From what has been said it follows that the plaintiff is entitled to recover P678.50, being the full amount expended by him upon account of storage prior to July 15, 1915, instead of the amount of P141 allowed by the court. He is also entitled to be reimbursed for all reasonable expenditures made upon the same account subsequent to July 15, 1915, up to the time when the almaciga shall be delivered by him to the purchaser in pursuance of the judgment of he court, or until the almaciga shall be sold if a sale should become necessary. The plaintiff is also entitled to recover the item of P3.60, being the expense incurred in guarding the property while upon the pier at Zamboanga, No allowance will be made upon account of certain other items of damage claimed by the plaintiff, such as the expense of personal transportation of himself from Monserrat to Zamboanga, interest paid out upon the invested capital, and loss incident to the drying of the almaciga.

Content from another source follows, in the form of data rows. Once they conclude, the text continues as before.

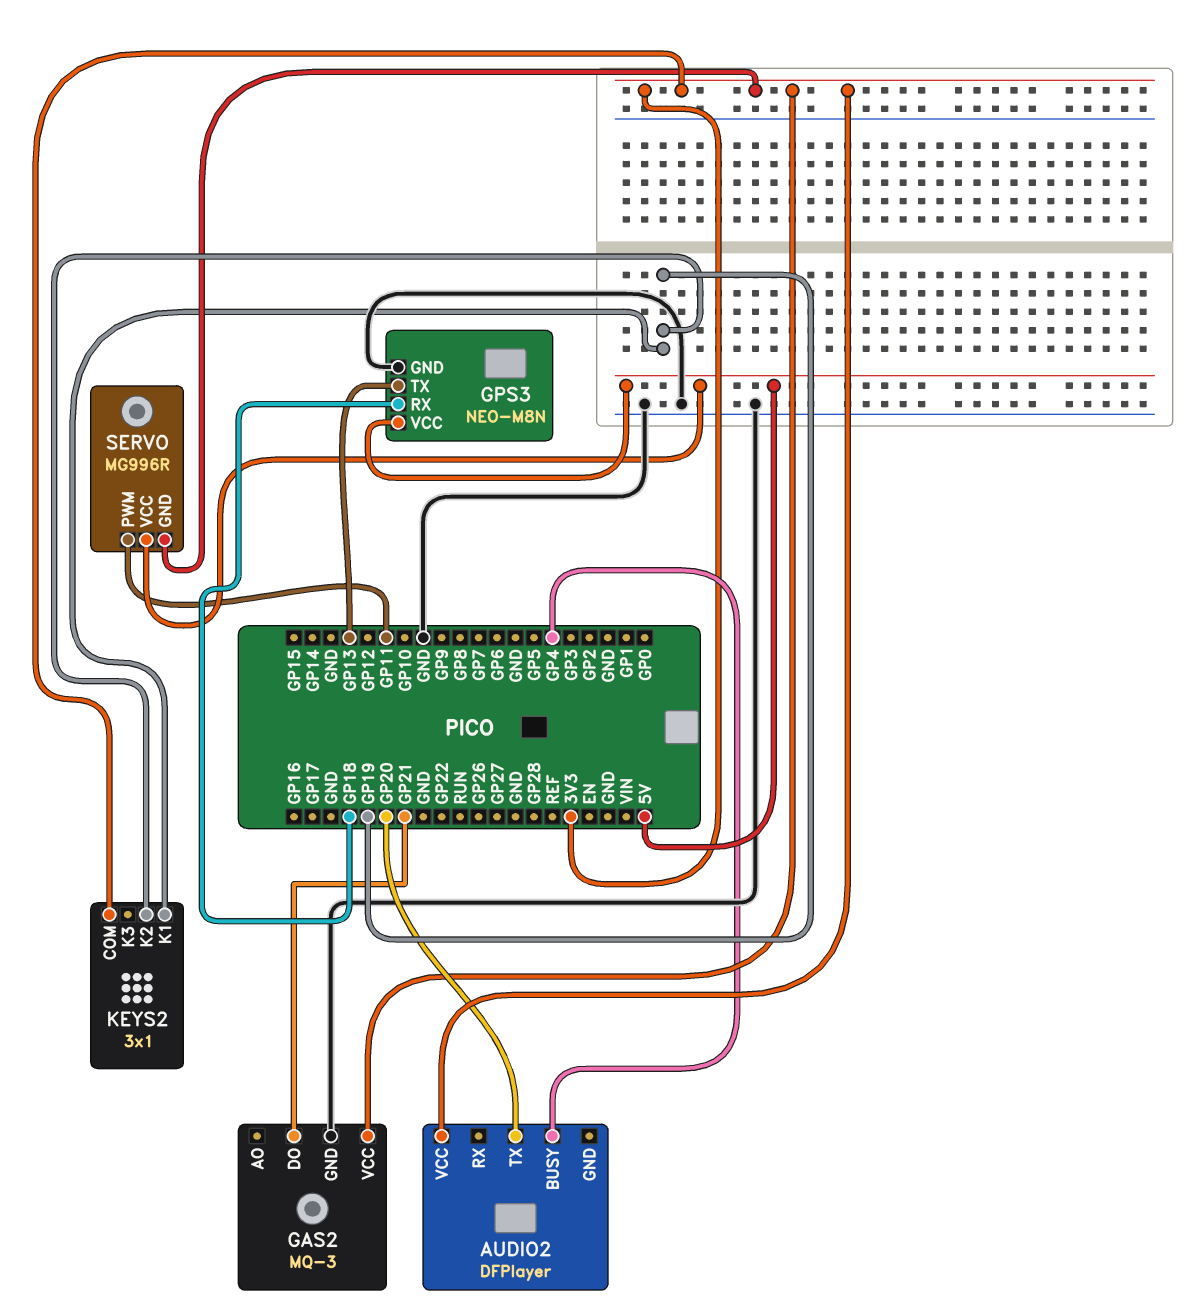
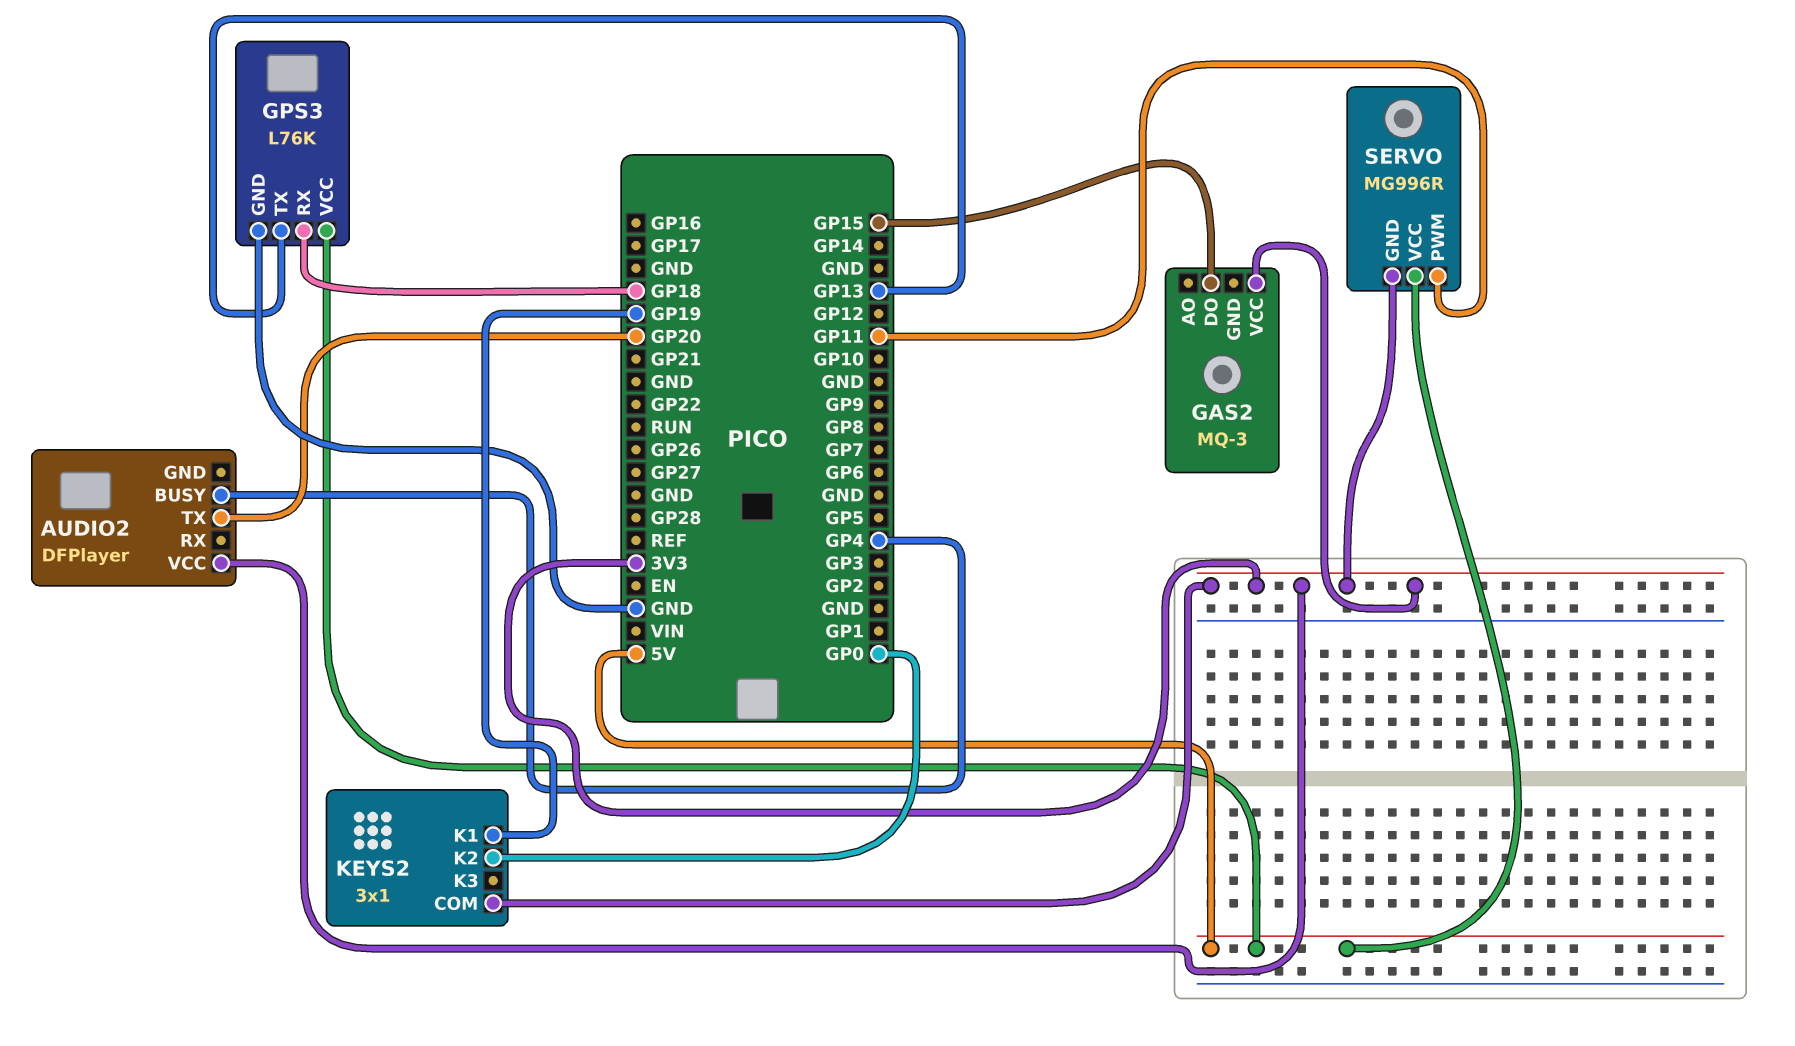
GAS2 pin DO: GP21 -> GP15
GAS2 pin GND: GND -> none
GPS3: NEO-M8N -> L76K
KEYS2 pin K2: GP19 -> GP0

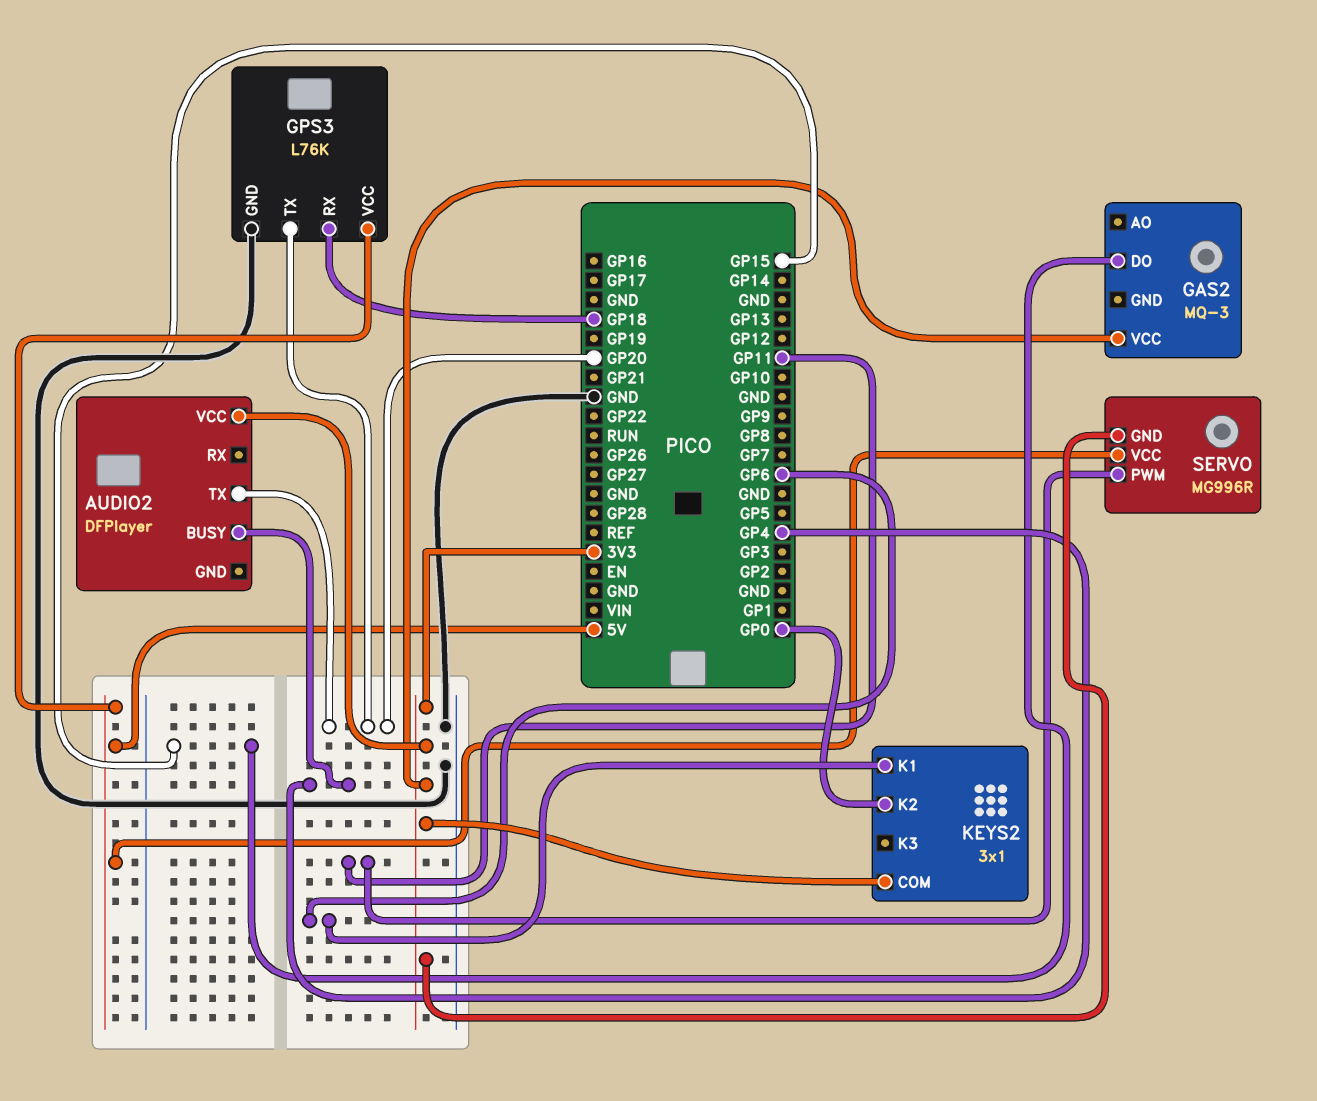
GPS3 pin TX: GP13 -> GP20
KEYS2 pin K1: GP19 -> GP6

The judgment rendered in the court below must therefore be modified to conform to the following tenor: The defendant shall receive and accept the 500 piculs of almaciga tendered by the plaintiff; and judgment is rendered against the defendant in favor of the plaintiff for the sum of P5,402.27, plus interests as the lawful rate to be calculated upon P4,864.77 from February 27, 1915, and upon P537.50 from July 15, 1915, together with the costs of first instance. In case the defendant shall refuse to accept said almaciga and pay to the plaintiff the amount of this judgment within thirty days, together with reasonable costs of storage paid by the plaintiff shall sell almaciga for the highest price possible crediting the amount received, less cost of storage since July 15, 1915, upon this judgment.
Modified and affirmed, without costs. So ordered.
Arellano, C.J., Torres, Carson, Araullo, Malcolm, and Avanceña, JJ., concur.